В кабинете царила всегдашняя приятная прохлада, однако Спейтс обливался потом, отчего его шея в районе воротничка безумно зудела. Письмо Эдди, которое он успел прочитать раз двадцать, пугало его, ведь оно подстрекало к вооруженному нападению на правительственный научный объект и в нем открыто упоминалось имя Спейтса. Естественно, его призовут к ответу. С другой же стороны, размышлял он, может, это и к лучшему. Волна христианской ярости и мощи в состоянии изменить порядок вещей. Слишком долго в этой стране христиан принижали, высмеивали, не принимали в расчет их мнение, ограничивали их возможности. Плохо ли, хорошо ли, но этот взрыв произведет переворот. Правительство и политики в целом, наконец, поймут, насколько сильно христианское братство. «И разжег эту революцию я, – думал Спейтс. – Ни Робертсону, ни Фалвеллу, ни Своггарту, несмотря на то, что они проповедовали много лет, были при деньгах и власти, – никому из них не удавалось добиться ничего подобного».
Он продолжал просматривать доступные интернет-страницы, надеясь найти какие-либо конкретные сведения о ходе событий, но вновь и вновь натыкался лишь на проявления злобы, ярости и истерии. И на тысячи копий письма.
А что, если Эдди прав?
Спейтса бросило в дрожь. Он не желал прощаться с жизнью. Его ужасала одна только мысль о том, что все его деньги, влиятельность, собор, телевизионная проповедь могут взять и потерять смысл, едва-едва появившись.
Еще сильнее его пугала другая мысль.

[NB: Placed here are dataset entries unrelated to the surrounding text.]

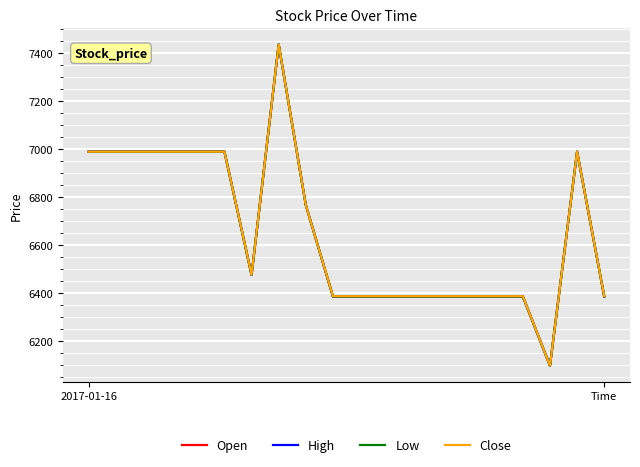

Reading left to right, list all the values displayed in this chart.

Open: 6990	6990	6990	6990	6990	6990	6476	7437	6767	6386	6386	6386	6386	6386	6386	6386	6386	6097	6990	6386
High: 6990	6990	6990	6990	6990	6990	6476	7437	6767	6386	6386	6386	6386	6386	6386	6386	6386	6097	6990	6386
Low: 6990	6990	6990	6990	6990	6990	6476	7437	6767	6386	6386	6386	6386	6386	6386	6386	6386	6097	6990	6386
Close: 6990	6990	6990	6990	6990	6990	6477	7437	6767	6387	6387	6387	6387	6387	6387	6387	6387	6097	6990	6387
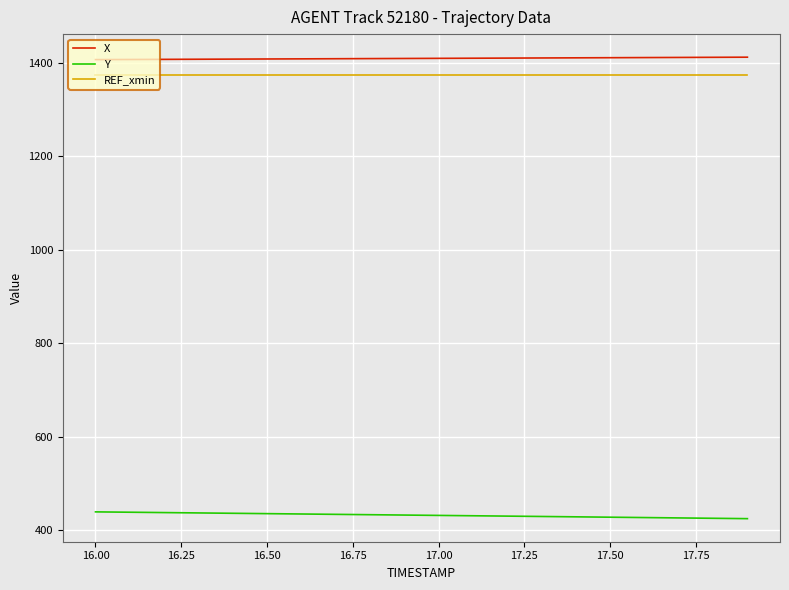

True or false: REF_xmin and X intersect in this chart.

False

О том, какой в этот славный Господень день ему вынесут приговор. Всем ли сердцем он любил Бога? Не слишком ли много грешил? В его памяти ожили все когда-либо совершенные им гнусности. Ложь, попойки, предательства, женщины и дорогие подарки, которые он покупал им на пожертвованные деньги… И самое ужасающее – желание, каким он не раз возгорался, видя где-нибудь на улице молоденьких мальчиков. Воспоминания обо всех этих прегрешениях – больших и малых, – выбравшись из многочисленных закутков памяти, выстроились перед ним в ряд и потребовали еще раз задуматься о каждом в отдельности.
Спейтса захлестнула волна страха, вины и отчаяния. Бог все видел. Обо всем знал. «Пожалуйста, Господи, пожалуйста! Помилуй мя, грешного!» – неистово взмолился преподобный, и повторял эти слова опять и опять, а потом вдруг невероятным усилием воли загнал воспоминания в темную пещеру сознания. Господь простил его. Стоило ли так волноваться?
К тому же Второе Пришествие вряд ли совершилось. И чего это он так перепугался? Эдди, вне всякого сомнения, был сумасшедшим – Спейтс понял это с той самой секунды, когда впервые услышал по телефону его писклявый надтреснутый голос. Любой на его месте, поселись он среди индейцев в пустыне, на удалении сотни миль от приличных ресторанов, сошел бы с ума.